Wheatley School’s high marks touted

Bill Whelan

High school rankings and methods of measuring student performance were the main topics of discussion at Monday night’s East Williston School District business meeting in the wake of recent results from three national surveys which rate high schools. 

Wheatley School Principal Sean Feeney said Wheatley is ranked 108th, 160th and 92nd nationally in surveys conducted by U.S. World News and Report, the Jay Matthews Challenge Index, and Newsweek. 

All three ranking systems place Wheatley in the top four high schools on Long Island, Feeney said. 

But, he added, he believed there are flaws in their evaluation methods. 

“They’re trying to measure academic achievement and they are assuming that is the only thing that matters in a high school,” Feeney said.

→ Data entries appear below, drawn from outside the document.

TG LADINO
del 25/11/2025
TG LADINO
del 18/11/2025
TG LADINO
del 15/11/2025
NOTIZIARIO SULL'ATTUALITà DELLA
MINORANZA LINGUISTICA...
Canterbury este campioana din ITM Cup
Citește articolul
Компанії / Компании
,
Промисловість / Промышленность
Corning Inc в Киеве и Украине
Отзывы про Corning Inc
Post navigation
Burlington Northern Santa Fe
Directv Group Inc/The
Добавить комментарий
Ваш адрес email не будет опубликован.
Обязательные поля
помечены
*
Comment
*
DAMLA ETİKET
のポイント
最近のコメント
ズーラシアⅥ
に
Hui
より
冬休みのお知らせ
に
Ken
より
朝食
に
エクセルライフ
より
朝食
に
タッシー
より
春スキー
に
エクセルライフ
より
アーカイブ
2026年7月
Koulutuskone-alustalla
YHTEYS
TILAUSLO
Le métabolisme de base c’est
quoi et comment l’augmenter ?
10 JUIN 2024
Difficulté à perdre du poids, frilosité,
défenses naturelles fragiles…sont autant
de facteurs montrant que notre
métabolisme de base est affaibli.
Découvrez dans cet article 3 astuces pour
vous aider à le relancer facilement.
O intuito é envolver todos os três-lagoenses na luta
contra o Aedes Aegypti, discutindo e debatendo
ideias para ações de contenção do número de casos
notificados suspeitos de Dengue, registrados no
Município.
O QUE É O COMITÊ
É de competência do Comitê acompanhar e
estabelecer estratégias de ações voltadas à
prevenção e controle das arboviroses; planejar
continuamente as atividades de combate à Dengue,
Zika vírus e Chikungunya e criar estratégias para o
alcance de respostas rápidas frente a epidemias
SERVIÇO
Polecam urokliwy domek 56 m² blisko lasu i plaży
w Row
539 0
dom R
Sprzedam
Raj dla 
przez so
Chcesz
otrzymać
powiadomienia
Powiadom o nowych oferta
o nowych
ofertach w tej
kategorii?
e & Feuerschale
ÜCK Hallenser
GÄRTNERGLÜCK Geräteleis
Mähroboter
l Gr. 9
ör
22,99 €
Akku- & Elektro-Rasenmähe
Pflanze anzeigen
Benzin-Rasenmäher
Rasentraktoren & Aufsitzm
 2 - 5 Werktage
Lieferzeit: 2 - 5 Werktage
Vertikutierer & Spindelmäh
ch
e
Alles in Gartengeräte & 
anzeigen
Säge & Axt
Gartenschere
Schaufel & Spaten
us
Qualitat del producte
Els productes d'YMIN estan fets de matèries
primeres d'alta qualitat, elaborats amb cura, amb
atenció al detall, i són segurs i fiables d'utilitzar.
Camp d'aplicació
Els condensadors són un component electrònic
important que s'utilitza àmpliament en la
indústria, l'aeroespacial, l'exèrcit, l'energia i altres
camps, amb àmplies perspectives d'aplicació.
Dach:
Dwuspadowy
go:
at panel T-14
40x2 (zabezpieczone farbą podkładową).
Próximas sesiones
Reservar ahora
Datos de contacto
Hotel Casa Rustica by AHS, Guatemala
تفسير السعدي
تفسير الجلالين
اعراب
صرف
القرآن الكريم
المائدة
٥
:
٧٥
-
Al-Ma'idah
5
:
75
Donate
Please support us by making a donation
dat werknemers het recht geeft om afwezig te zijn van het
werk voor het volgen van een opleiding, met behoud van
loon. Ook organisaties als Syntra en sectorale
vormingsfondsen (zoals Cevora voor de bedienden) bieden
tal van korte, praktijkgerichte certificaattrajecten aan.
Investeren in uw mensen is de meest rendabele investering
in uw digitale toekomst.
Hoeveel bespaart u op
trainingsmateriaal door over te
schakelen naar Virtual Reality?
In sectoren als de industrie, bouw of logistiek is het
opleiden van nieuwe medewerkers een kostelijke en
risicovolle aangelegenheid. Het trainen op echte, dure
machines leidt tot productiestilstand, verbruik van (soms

Feeney said the rankings don’t take art, music, theater or athletics into account. He said they also don’t factor in dual enrollment courses that offer students college credit, such as Wheatley does with Adelphi University, Stony Brook, St.John’s University and others. 

Feeney said The Challenge Index, developed by the Washington Post’s Jay Matthews, only takes into account AP class enrollment, not performance. The top schools in the Newsweek rankings tend to be dominated by magnet or charter schools, he said. Only three out of the top 50 schools, he added, were open enrollment schools like Wheatley.

Stephen Leccese, a member of the Financial Advisory Committee, said while a lot of time is spent looking at these outside rankings, the school district should publish a self evalutaion. 

“Why are we not taking ownership of our own rankings, publishing our own set of core values that we care about and measuring those year to year?” he said

East Williston Superintendent of Schools Elaine Kanas said Leccese made a good point about “school districts taking charge themselves of and what we value, how will we measure those things, and looking at it from year to year to give us direction.”

Leccese said he was troubled by the trend in SAT scores among the “peer districts” that Wheatley compares itself to and the ELA scores in the third through eighth grade being towards the back of the pack. 

Leccese said that he feels the district is doing well, but added, “I don’t feel confident that we’re improving at the rate that others may be improving.”

“The SAT scores are not rising at the rate other districts are, in fact they have gone down,” Kanas said. 

She said that to address this issue, the district is committing more money to SAT prep courses next year. She also raised the issue of the district’s values in regard to state testing. 

“If we have 92 percent passing is that okay? Because then we will be able to also give attention to something else we find important. Or will we say we want 94 percent?” she asked.

Kanas also said elementary students’ English Language Arts test scores are supposed to be learning markers. She said the district’s real focus should be on SAT scores and college acceptance rates. 

“I have seen districts spend enormous amounts of time and money making sure those third and fourth grade scores are as high as they can be, but the four or five or six children who needed the support early on, the resources don’t go to those children because you wanted to make the scores look really great.” 

Board Vice President Robert Fallarino agreed, saying, “You don’t want to teach to the test, you want to give each individual student what they need.”

Leccese said he didn’t want to see students’ needs ignored for the sake of better test scores.

“If we’re not measuring ourselves consistently on the metrics that we care about it’s very hard to measure performance in the absolute,” he said.